CANTOS E VIVÊNCIAS INDÍGENAS CONQUISTAM ROCK IN RIO

Katú Mirim: rap para falar dos desafios em torno dos povos originários. Foto divulgação

Aydano André Motta

A luta ancestral dos povos originários estará presente na edição 2024 do Rock in Rio, com a presença de duas cantoras indígenas em espaços diferentes do festival. Kaê Guajajara, cantora e compositora maranhense criada no Conjunto de Favelas da Maré, e Katú Mirim, de Campo Limpo Paulista (SP), levarão suas obras de vanguarda, pontilhadas de engajamento, a palcos diferentes da maratona musical que virou emblema carioca.

Filha de mãe indígena e pai branco, Kaê viralizou nas redes sociais em 2020 com a música “Mãos vermelhas”, do EP “Uzaw”, na qual inverte a narrativa da propaganda do agronegócio. “O Agro não é tech/ Não é pop e também mata/ Vestem rosa ou azul/ Com as mãos manchadas de vermelho”, prega a letra sem meias palavras.

Nascida numa aldeia não demarcada em Mirinzal, interior do Maranhão, Kaê tem lugar de fala – viveu a tragédia comum aos indígenas na luta pela terra. Sua família trabalhava na troca de farinha, numa região cercada de latifúndios da monocultura. “Vivi a infância marcada pela insegurança, a falta de autonomia”, narra a artista. Sem segurança fundiária, eles decidiram tentar a vida na cidade, e vieram para a Nova Holanda, na Maré, repetindo a saga de muitos brasileiros em vulnerabilidade social.

Katú viveu a tragédia social mais urbana, no interior de São Paulo. O pai, indígena Boe Bororo (etnia oriunda do Mato Grosso, mas escravizada em terras paulistas), era alcoólatra e pessoa em situação de rua; a mãe, extremamente pobre, decidiu dar a filha ainda bebê para adoção. Aos 13 anos, Katu Mirim descobriu sua origem biológica, início de uma vivência que marca sua obra, no rap e no hip-hop.

Fundadora do Coletivo Azuruhu, Kaê escreveu o livro “Descomplicando com Kaê Guajajara – O que você precisa saber sobre os povos originários e como ajudar na luta antirracista”. Na música, conjuga hip-hop, instrumentos tradicionais e elementos da língua materna Ze’egete (“a fala boa”), para denunciar o duro cotidiano dos povos indígenas não aldeados e o apagamento de suas identidades.

O reconhecimento não tardou. Ela venceu o Prêmio Arcanjo de Cultura na categoria melhor álbum, com “Kwarahy Tazyr” (“Filha do Sol”), em 2021, e foi indicada a melhor show do ano pelo Womens Music Event em 2022 e 2023.

Kaê Guajajara: indígena criada na favela une as lutas dos povos vulneráveis Foto Lisi Potyguara

Mas o preconceito a perseguiu por boa parte de seus 30 anos. Na adolescência, as meninas da favela debochavam das sementes que usavam como joias e ameaçavam cortar seu cabelo liso, duvidando da etnia indígena. Ganhou apelidos como Da Mata e Mãe Natureza. Aos 17, começou no grupo de rap Crônicos da Maré mas, iniciando seu letramento, se incomodou com o tema único da negritude. Dois anos depois, começou carreira solo, falando do território indígena na favela.

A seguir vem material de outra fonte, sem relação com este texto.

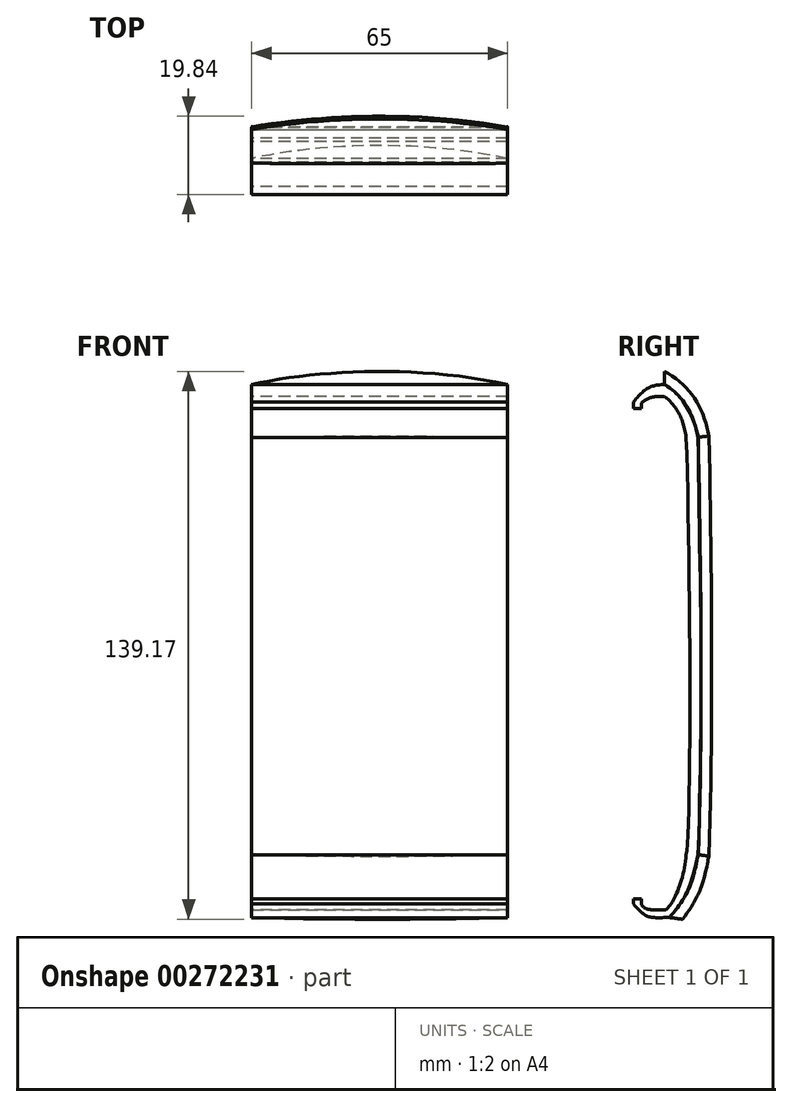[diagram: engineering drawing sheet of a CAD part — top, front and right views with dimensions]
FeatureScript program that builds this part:
annotation { "Feature Type Name" : "Feature", "Feature Type Description" : "" }
export const myFeature = defineFeature(function(context is Context, id is Id, definition is map)
    precondition{}
    {
        {
            var Q0;
            Q0=qCreatedBy(makeId("Right.planeOp"),FACE);
            var sketch = newSketch(context, id + "F0", { "sketchPlane" : qUnion([Q0])});
            skLineSegment(sketch, "E0", {"start": v(18.77, 0) * mm, "end": v(18.77, 127.25) * mm});
            skFitSpline(sketch, "E1", {"points": [v(18.77, 127.25) * mm, v(24.67, 128.91) * mm], "startDerivative": vector(6.09, 5.47) * mm, "endDerivative": vector(6.78, -0.14) * mm});
            skFitSpline(sketch, "E2", {"points": [v(24.67, 128.91) * mm, v(30.13, 118.56) * mm], "startDerivative": vector(11.07, -9.13) * mm, "endDerivative": vector(1.94, -12.59) * mm});
            skFitSpline(sketch, "E3", {"points": [v(30.13, 118.56) * mm, v(30.13, 12.5) * mm], "startDerivative": vector(3.44, -92.69) * mm, "endDerivative": vector(-4, -14.9) * mm});
            skFitSpline(sketch, "E4", {"points": [v(30.13, 12.5) * mm, v(24.95, -1.48) * mm], "startDerivative": vector(-1.72, -19.62) * mm, "endDerivative": vector(-6.23, -4.45) * mm});
            skFitSpline(sketch, "E5", {"points": [v(18.77, 0) * mm, v(24.95, -1.48) * mm], "startDerivative": vector(1.26, -4.73) * mm, "endDerivative": vector(12.1, 0.27) * mm});
            skLineSegment(sketch, "E6", {"start": v(18.77, 127.25) * mm, "end": v(18.77, 125.83) * mm});
            skLineSegment(sketch, "E7", {"start": v(18.77, 125.83) * mm, "end": v(16.77, 125.83) * mm});
            skLineSegment(sketch, "E8", {"start": v(16.77, 125.83) * mm, "end": v(16.77, 127.53) * mm});
            skFitSpline(sketch, "E9", {"points": [v(16.77, 127.53) * mm, v(24.67, 131.91) * mm], "startDerivative": vector(7.62, 9.96) * mm, "endDerivative": vector(10.35, -0.34) * mm});
            skFitSpline(sketch, "E10", {"points": [v(24.67, 131.91) * mm, v(33.13, 118.56) * mm], "startDerivative": vector(16.3, -8.71) * mm, "endDerivative": vector(2.15, -11.45) * mm});
            skFitSpline(sketch, "E11", {"points": [v(33.13, 118.56) * mm, v(33.13, 12.5) * mm], "startDerivative": vector(1.4, -106.45) * mm, "endDerivative": vector(-4.64, -112.14) * mm});
            skFitSpline(sketch, "E12", {"points": [v(33.13, 12.5) * mm, v(25.82, -3.45) * mm], "startDerivative": vector(-5.57, -28.04) * mm, "endDerivative": vector(-10.94, -12.34) * mm});
            skFitSpline(sketch, "E13", {"points": [v(25.82, -3.45) * mm, v(16.77, 0) * mm], "startDerivative": vector(-16.37, -0.37) * mm, "endDerivative": vector(-9.81, 11.33) * mm});
            skLineSegment(sketch, "E14", {"start": v(16.77, 0) * mm, "end": v(16.77, 1.23) * mm});
            skLineSegment(sketch, "E15", {"start": v(16.77, 1.23) * mm, "end": v(18.77, 1.23) * mm});
            skSolve(sketch);
        }
        {
            var Q0;
            Q0=makeQuery(id+"F0.imprint","IMPRINT",FACE,{"disambiguationData":[TD([[makeQuery(id+"F0.imprint","IMPRINT",EDGE,{"derivedFrom":sQuery(id+"F0.wireOp",EDGE,"E1")}),1.0]])]});
            extrude(context, id + "F1", {"entities" : qUnion([Q0]), "depth" : 65 * mm});
        }
        {
            var Q0;
            Q0=qCreatedBy(makeId("Right.planeOp"),FACE);
            var sketch = newSketch(context, id + "F2", { "sketchPlane" : qUnion([Q0])});
            skFitSpline(sketch, "E16", {"points": [v(25.82, -3.45) * mm, v(33.13, 12.5) * mm], "startDerivative": vector(15.55, 17.4) * mm, "endDerivative": vector(3.46, 17.25) * mm});
            skFitSpline(sketch, "E17", {"points": [v(33.13, 118.56) * mm, v(33.13, 12.5) * mm], "startDerivative": vector(2.35, -104.9) * mm, "endDerivative": vector(-3.16, -102.1) * mm});
            skFitSpline(sketch, "E18", {"points": [v(33.13, 118.56) * mm, v(24.67, 131.91) * mm], "startDerivative": vector(-4.67, 21.76) * mm, "endDerivative": vector(-11.87, 7.75) * mm});
            skSolve(sketch);
        }
        {
            var Q0;
            Q0=qCreatedBy(makeId("Top.planeOp"),FACE);
            var sketch = newSketch(context, id + "F3", { "sketchPlane" : qUnion([Q0])});
            skLineSegment(sketch, "E19", {"start": v(65, 28.62) * mm, "end": v(0, 28.62) * mm});
            skFitSpline(sketch, "E20", {"points": [v(65, 28.62) * mm, v(0, 28.62) * mm], "startDerivative": vector(-70.3, 15.07) * mm, "endDerivative": vector(-51.08, -11.05) * mm});
            skSolve(sketch);
        }
        {
            var Q0;
            Q0 = qSketchRegion(id + "F3", true);
            var Q1;
            Q1 = qConstructionFilter(qBodyType(qCreatedBy(id + "F2" ,EDGE), BodyType.WIRE), ConstructionObject.NO);
            sweep(context, id + "F4", {"profiles" : qUnion([Q0]), "path" : qUnion([Q1])});
        }
    });
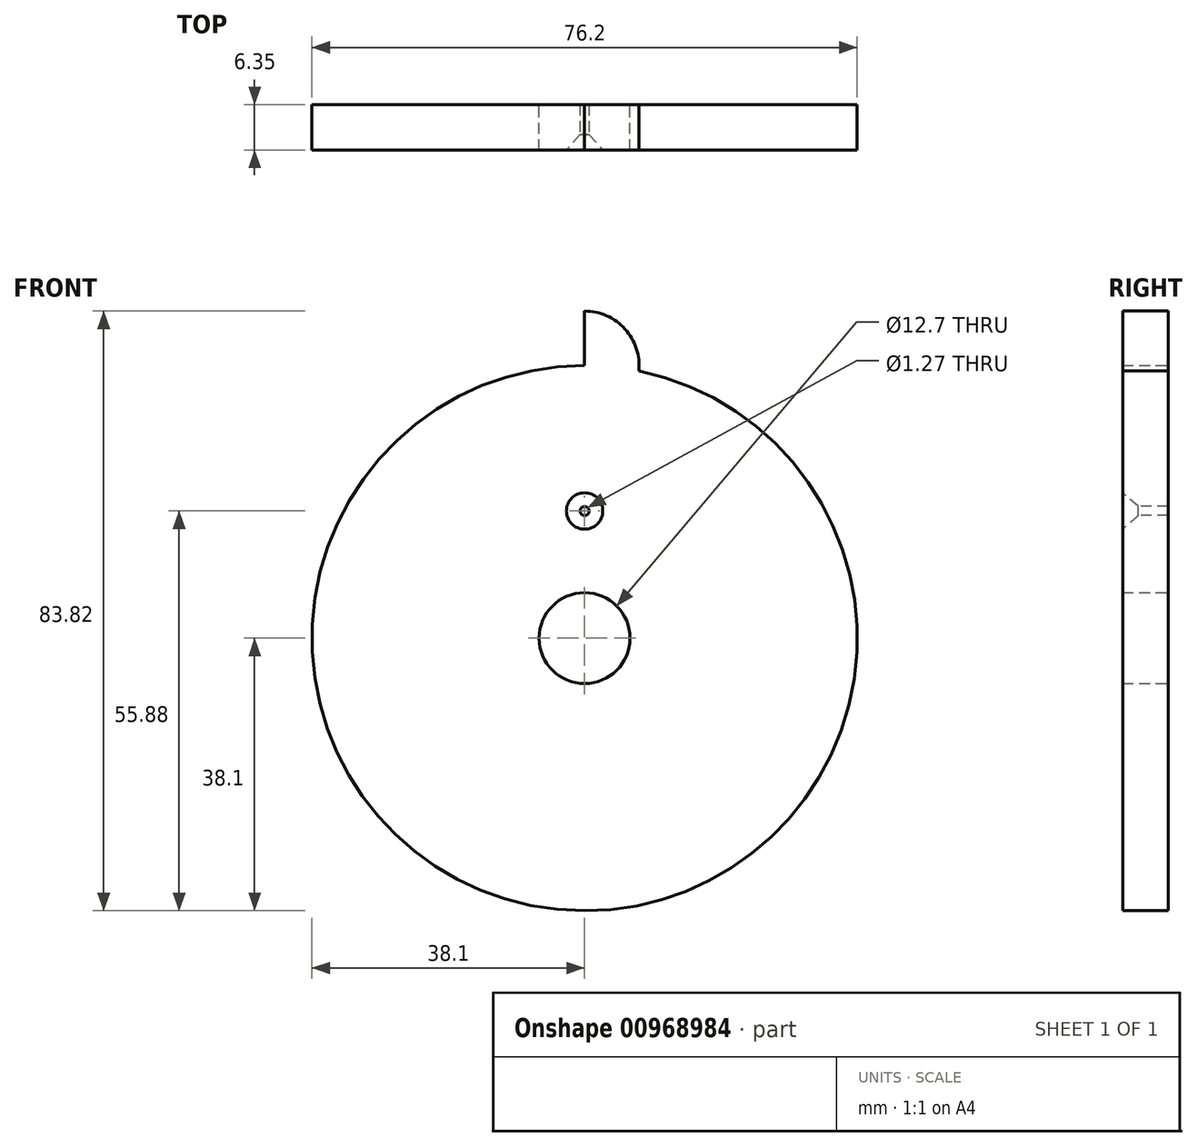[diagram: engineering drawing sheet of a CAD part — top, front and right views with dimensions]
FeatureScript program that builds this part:
annotation { "Feature Type Name" : "Feature", "Feature Type Description" : "" }
export const myFeature = defineFeature(function(context is Context, id is Id, definition is map)
    precondition{}
    {
        {
            var Q0;
            Q0=qCreatedBy(makeId("Front.planeOp"),FACE);
            var sketch = newSketch(context, id + "F0", { "sketchPlane" : qUnion([Q0])});
            skCircle(sketch, "E0", {"center": v(0, 0) * mm, "radius": 38.1 * mm});
            skLineSegment(sketch, "E1", {"start": v(0, 38.1) * mm, "end": v(0, 45.72) * mm});
            skArc(sketch, "E2", {"start": v(0, 45.72) * mm, "mid": v(5.65, 43.21) * mm, "end": v(7.58, 37.34) * mm});
            skArc(sketch, "E3.1.0", {"start": v(-32.33, 32.33) * mm, "mid": v(-26.56, 34.55) * mm, "end": v(-21.04, 31.76) * mm});
            skLineSegment(sketch, "E3.1.1", {"start": v(-26.94, 26.94) * mm, "end": v(-32.33, 32.33) * mm});
            skArc(sketch, "E3.2.0", {"start": v(-45.72, 0) * mm, "mid": v(-43.21, 5.65) * mm, "end": v(-37.34, 7.58) * mm});
            skLineSegment(sketch, "E3.2.1", {"start": v(-38.1, 0) * mm, "end": v(-45.72, 0) * mm});
            skArc(sketch, "E4.1.3.0", {"start": v(-32.33, -32.33) * mm, "mid": v(-34.55, -26.56) * mm, "end": v(-31.76, -21.04) * mm});
            skLineSegment(sketch, "E4.4.3.0", {"start": v(-26.94, -26.94) * mm, "end": v(-32.33, -32.33) * mm});
            skArc(sketch, "E4.1.4.0", {"start": v(0, -45.72) * mm, "mid": v(-5.65, -43.21) * mm, "end": v(-7.58, -37.34) * mm});
            skLineSegment(sketch, "E4.4.4.0", {"start": v(0, -38.1) * mm, "end": v(0, -45.72) * mm});
            skArc(sketch, "E4.1.5.0", {"start": v(32.33, -32.33) * mm, "mid": v(26.56, -34.55) * mm, "end": v(21.04, -31.76) * mm});
            skLineSegment(sketch, "E4.4.5.0", {"start": v(26.94, -26.94) * mm, "end": v(32.33, -32.33) * mm});
            skArc(sketch, "E4.1.6.0", {"start": v(45.72, 0) * mm, "mid": v(43.21, -5.65) * mm, "end": v(37.34, -7.58) * mm});
            skLineSegment(sketch, "E4.4.6.0", {"start": v(38.1, 0) * mm, "end": v(45.72, 0) * mm});
            skArc(sketch, "E4.1.7.0", {"start": v(32.33, 32.33) * mm, "mid": v(34.55, 26.56) * mm, "end": v(31.76, 21.04) * mm});
            skLineSegment(sketch, "E4.4.7.0", {"start": v(26.94, 26.94) * mm, "end": v(32.33, 32.33) * mm});
            skCircle(sketch, "E5", {"center": v(0, 0) * mm, "radius": 6.35 * mm});
            skSolve(sketch);
        }
        {
            var Q0;
            {var subQ0=sQuery(id+"F0.wireOp",EDGE,"E0");var subQ8=makeQuery(id+"F0.imprint","INTERSECT",VERTEX,{"derivedFrom":[subQ0,sQuery(id+"F0.wireOp",EDGE,"E4.4.6.0")]});Q0=makeQuery(id+"F0.imprint","IMPRINT",FACE,{"disambiguationData":[TD([[makeQuery(id+"F0.imprint","IMPRINT",EDGE,{"disambiguationData":[TD([[subQ8,-1.0]])],"derivedFrom":subQ0}),1.0]])]});}
            var Q1;
            {var subQ0=sQuery(id+"F0.wireOp",EDGE,"E3.1.0");Q1=makeQuery(id+"F0.imprint","IMPRINT",FACE,{"disambiguationData":[TD([[makeQuery(id+"F0.imprint","IMPRINT",EDGE,{"derivedFrom":subQ0}),-1.0]])]});}
            var Q2;
            {var subQ0=sQuery(id+"F0.wireOp",EDGE,"E1");Q2=makeQuery(id+"F0.imprint","IMPRINT",FACE,{"disambiguationData":[TD([[makeQuery(id+"F0.imprint","IMPRINT",EDGE,{"derivedFrom":subQ0}),-1.0]])]});}
            var Q3;
            {var subQ0=sQuery(id+"F0.wireOp",EDGE,"E4.1.7.0");Q3=makeQuery(id+"F0.imprint","IMPRINT",FACE,{"disambiguationData":[TD([[makeQuery(id+"F0.imprint","IMPRINT",EDGE,{"derivedFrom":subQ0}),-1.0]])]});}
            var Q4;
            {var subQ0=sQuery(id+"F0.wireOp",EDGE,"E4.1.6.0");Q4=makeQuery(id+"F0.imprint","IMPRINT",FACE,{"disambiguationData":[TD([[makeQuery(id+"F0.imprint","IMPRINT",EDGE,{"derivedFrom":subQ0}),-1.0]])]});}
            var Q5;
            {var subQ0=sQuery(id+"F0.wireOp",EDGE,"E4.1.5.0");Q5=makeQuery(id+"F0.imprint","IMPRINT",FACE,{"disambiguationData":[TD([[makeQuery(id+"F0.imprint","IMPRINT",EDGE,{"derivedFrom":subQ0}),-1.0]])]});}
            var Q6;
            {var subQ0=sQuery(id+"F0.wireOp",EDGE,"E4.1.4.0");Q6=makeQuery(id+"F0.imprint","IMPRINT",FACE,{"disambiguationData":[TD([[makeQuery(id+"F0.imprint","IMPRINT",EDGE,{"derivedFrom":subQ0}),-1.0]])]});}
            var Q7;
            {var subQ0=sQuery(id+"F0.wireOp",EDGE,"E4.1.3.0");Q7=makeQuery(id+"F0.imprint","IMPRINT",FACE,{"disambiguationData":[TD([[makeQuery(id+"F0.imprint","IMPRINT",EDGE,{"derivedFrom":subQ0}),-1.0]])]});}
            var Q8;
            {var subQ0=sQuery(id+"F0.wireOp",EDGE,"E3.2.0");Q8=makeQuery(id+"F0.imprint","IMPRINT",FACE,{"disambiguationData":[TD([[makeQuery(id+"F0.imprint","IMPRINT",EDGE,{"derivedFrom":subQ0}),-1.0]])]});}
            extrude(context, id + "F1", {"entities" : qUnion([Q0, Q1, Q2, Q3, Q4, Q5, Q6, Q7, Q8]), "depth" : 6.35 * mm, "offsetDistance" : 25.4 * mm});
        }
        {
            var Q0;
            Q0=makeQuery(id+"F1.opExtrude","CAP_FACE",FACE,{"disambiguationData":[OSD([sQuery(id+"F0.wireOp",EDGE,"E0"),sQuery(id+"F0.wireOp",EDGE,"E1"),sQuery(id+"F0.wireOp",EDGE,"E2"),sQuery(id+"F0.wireOp",EDGE,"E3.1.0"),sQuery(id+"F0.wireOp",EDGE,"E3.1.1"),sQuery(id+"F0.wireOp",EDGE,"E3.2.0"),sQuery(id+"F0.wireOp",EDGE,"E3.2.1"),sQuery(id+"F0.wireOp",EDGE,"E4.1.3.0"),sQuery(id+"F0.wireOp",EDGE,"E4.4.3.0"),sQuery(id+"F0.wireOp",EDGE,"E4.1.4.0"),sQuery(id+"F0.wireOp",EDGE,"E4.4.4.0"),sQuery(id+"F0.wireOp",EDGE,"E4.1.5.0"),sQuery(id+"F0.wireOp",EDGE,"E4.4.5.0"),sQuery(id+"F0.wireOp",EDGE,"E4.1.6.0"),sQuery(id+"F0.wireOp",EDGE,"E4.4.6.0"),sQuery(id+"F0.wireOp",EDGE,"E4.1.7.0"),sQuery(id+"F0.wireOp",EDGE,"E4.4.7.0"),sQuery(id+"F0.wireOp",EDGE,"E5")])],"isStart":false});
            var sketch = newSketch(context, id + "F2", { "sketchPlane" : qUnion([Q0])});
            skPoint(sketch, "E6", {"position": v(0, 17.78) * mm});
            skSolve(sketch);
        }
        {
            var Q0;
            Q0=sQuery(id+"F2.wireOp",VERTEX,"E6");
            var Q1;
            Q1=makeQuery(id+"F1.opExtrude","SWEPT_BODY",BODY,{"disambiguationData":[OSD([sQuery(id+"F0.wireOp",EDGE,"E0"),sQuery(id+"F0.wireOp",EDGE,"E1"),sQuery(id+"F0.wireOp",EDGE,"E2"),sQuery(id+"F0.wireOp",EDGE,"E3.1.0"),sQuery(id+"F0.wireOp",EDGE,"E3.1.1"),sQuery(id+"F0.wireOp",EDGE,"E3.2.0"),sQuery(id+"F0.wireOp",EDGE,"E3.2.1"),sQuery(id+"F0.wireOp",EDGE,"E4.1.3.0"),sQuery(id+"F0.wireOp",EDGE,"E4.4.3.0"),sQuery(id+"F0.wireOp",EDGE,"E4.1.4.0"),sQuery(id+"F0.wireOp",EDGE,"E4.4.4.0"),sQuery(id+"F0.wireOp",EDGE,"E4.1.5.0"),sQuery(id+"F0.wireOp",EDGE,"E4.4.5.0"),sQuery(id+"F0.wireOp",EDGE,"E4.1.6.0"),sQuery(id+"F0.wireOp",EDGE,"E4.4.6.0"),sQuery(id+"F0.wireOp",EDGE,"E4.1.7.0"),sQuery(id+"F0.wireOp",EDGE,"E4.4.7.0"),sQuery(id+"F0.wireOp",EDGE,"E5")])]});
            hole(context, id + "F3", {"style" : HoleStyle.C_SINK, "endStyle" : HoleEndStyle.BLIND, "holeDiameter" : 1.27 * mm, "cSinkDiameter" : 5.08 * mm, "cSinkAngle" : 82 * degree, "majorDiameter" : 6.35 * mm, "holeDepth" : 6.35 * mm, "isTappedThrough" : true, "tappedDepth" : 12.7 * mm, "tapClearance" : 3, "locations" : qUnion([Q0]), "scope" : qUnion([Q1])});
        }
    });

Katú Mirim estreou no rap ao mesmo tempo em que descobria os desafios em torno dos povos originários. Viralizou com vídeo em que levantava o bordão #índionãoéfantasia, questionando o uso indiscriminado dos símbolos indígenas. Em 2017, estreou no rap com o single Aguyjevete voltando para o cenário musical com uma música que fala da resistência do povo indígena e negro. Fundou no mesmo ano o movimento “VI Visibilidade Indígena”, que luta pelos direitos e representatividade dos povos. Ainda enfrenta o racismo e a lesbofobia no ambiente do hip-hop.

A luta das duas encontra a consagração conjunta no Rock in Rio. “Chorei muito quando recebi o convite. Eu, indígena favelada, não imaginava chegar tão longe”, recorda Kaê, que vai se apresentar no sábado 21 de setembro, no Espaço Favela. “Agora, vou poder mostrar as vivências e violências que transformei em arte. Muito emocionante e importante conseguir esse espaço”, festeja ela. “Será um divisor de águas para mim”, exalta Katú. “O consenso é pensar o rap indígena na língua da etnia e sobre demarcação de terras. Somos e podemos muito mais, fora do nicho”, garante a rapper, que estará no Global Village (espaço novo, da música como conexão entre os povos) na sexta-feira 13 de setembro.